Et ve kemik artıklarından mamül yemler AB`de besicilikte kullanılan yemlerin yüzde 14`üne ulaşıyor. Yeni yasak karşısında, yem açığının telafisi için her yıl ithal edilen 30 milyon ton soya fasulyesine ek 3 milyon ton daha gerekiyor. Soya fasulyesi ithalatının büyük kısmı ABD`den karşılanıyor, ancak, Amerikan menşeli soya fasulyesinin bir kısmının genetik yapısıyla oynanmış olması AB`de hassasiyet yaratıyor. AB`de genetik yapısıyla oynanmış tarım ürünlerine karşı, çevreci gruplar başta olmak üzere, güçlü bir direniş ve muhalefet söz konusu. Öte yandan genetik yapısı değiştirilmiş soya fasulyesinin bir kısmı AB`nin onayından geçmiş olup, yem sanayiinde fark ettirilmeden kullanılıyor. Ancak, çevreciler, bu konuda da kampanya açıp, başarı kazanmayı planlıyor. Greenpeace International`ın Brüksel Bürosu basın temsilcisi Lorenzo Consoli, bu tezlerini, yıllardır bilimsel araştırmalarda da, deli dana hastalığının insanlara bulaşmayacağı iddia edilmişti, ancak, bulaştı, şimdi de, (genetik yapısı değiştirilmiş, biyo-teknoloji eseri tarım ürünlerinin zararlı olduğuna dair hiçbir kanıt yok) deniliyor, buna da aynı güçle karşı çıkıyorum diye savunuyor. Greenpeace, biyoteknoloji mahsulü yemlere ve gıdalar ile bu tür yemlerle beslenen besi hayvanlarından sağlanan et ve et ürünlerine, hiç olmazsa, bunu belirtir etiket konulması kararı için baskı yapıyor.
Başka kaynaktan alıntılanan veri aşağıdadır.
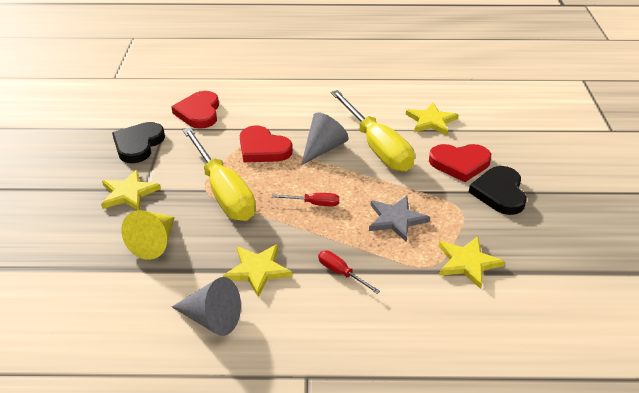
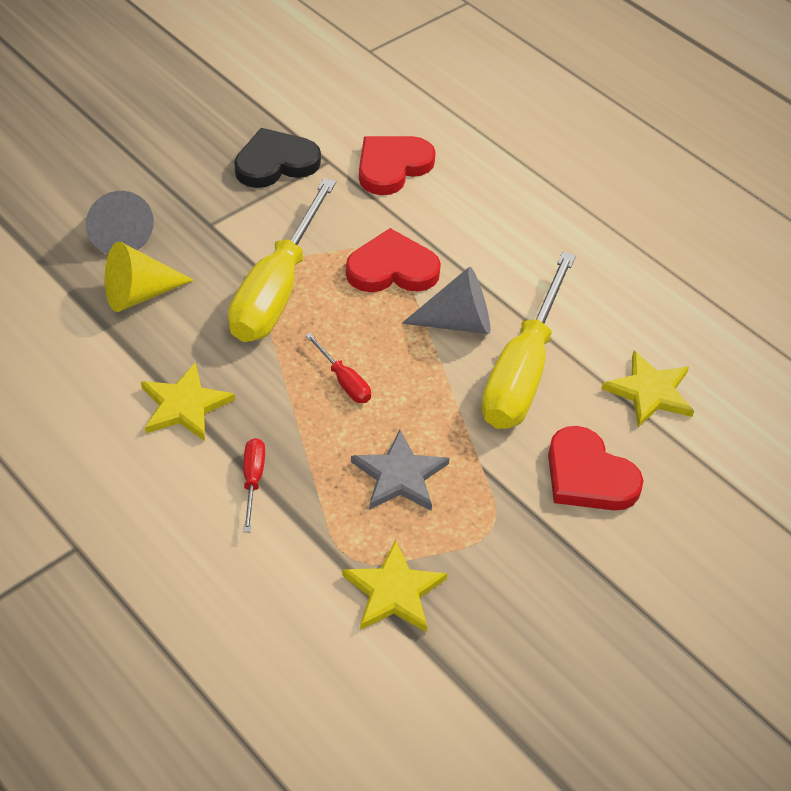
camera: 45 degrees right, 10 degrees up
yellow star [101,170,161,210] -> none
grey cone [172,277,241,336] -> grey cone moved to [86,191,154,254]
red heart [240,125,293,162] -> red heart turned 90 degrees clockwise [346,228,441,292]
black heart [469,166,527,215] -> none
DAHA ÇOK PROTEİN İÇEREN ÜRÜNLERİ YETİŞTİRMEK DE VAKİT ALACAK;

Avrupa`da bezelye ve baklagiller gibi daha çok oranda protein içeren tarım ürünlerinin yetiştirilmesi de epey vakit alacak. AB`deki yem sanayicilerinin bitki bazlı yem üretimine yönelmelerinden önce, tesislerini iyice temizleyip, deli dana hastalığına neden olabilecek her türlü kalıntıyı kökünden kazımaları gerekecek. AB`nin etli yem yasağının dağıtımsorunları yaratıp, çiftçilerin üretim maliyetlerini, nihayetinde tüketici fiyatlarını önemli ölçüde artırabileceği sanılıyor. Bu arada, Brezilya gibi ülkelerden tabii soya fasulyesi ithalatı da şimdiye kadar yetersiz kaldı, iklim şartlarının elverişsizliği nedeniyle, Avrupa`da soya pek az yetişiyor.